• _REQUEST_
Please output, exactly as they appear, the lines of the listing that open with its first line and close with the line containing "Pape Léon XIV", including both ends and leaving the pictures out.

Records from a data collection:
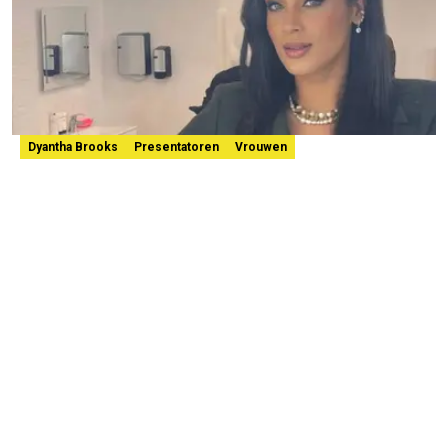
Dyantha Brooks
Presentatoren
Vrouwen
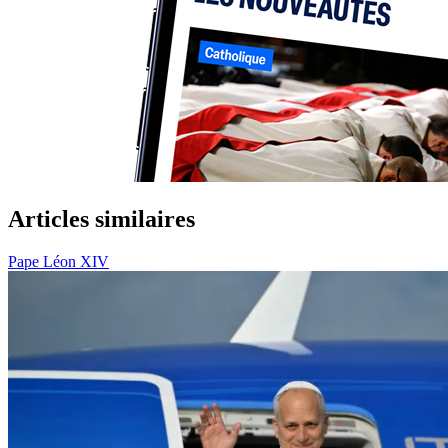
Articles similaires
Pape Léon XIV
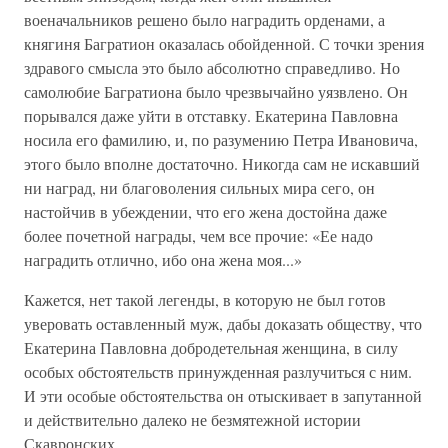
военачальни­ков решено было наградить орденами, а
княгиня Баграти­он оказалась обойденной. С точки зрения
здравого смысла это было абсолютно справедливо. Но
самолюбие Баграти­она было чрезвычайно уязвлено. Он
порывался даже уйти в отставку. Екатерина Павловна
носила его фамилию, и, по разумению Петра Ивановича,
этого было вполне доста­точно. Никогда сам не искавший
ни наград, ни благоволе­ния сильных мира сего, он
настойчив в убеждении, что его жена достойна даже
более почетной награды, чем все про­чие: «Ее надо
наградить отлично, ибо она жена моя...»
Кажется, нет такой легенды, в которую не был готов
уверовать оставленный муж, дабы доказать обществу, что
Екатерина Павловна добродетельная женщина, в силу
особых обстоятельств принужденная разлучиться с ним.
И эти особые обстоятельства он отыскивает в запутанной
и действительно далеко не безмятежной истории
Скавронских.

• _RESULT OF THIS TASK_
Dyantha Brooks
Presentatoren
Vrouwen
Articles similaires
Pape Léon XIV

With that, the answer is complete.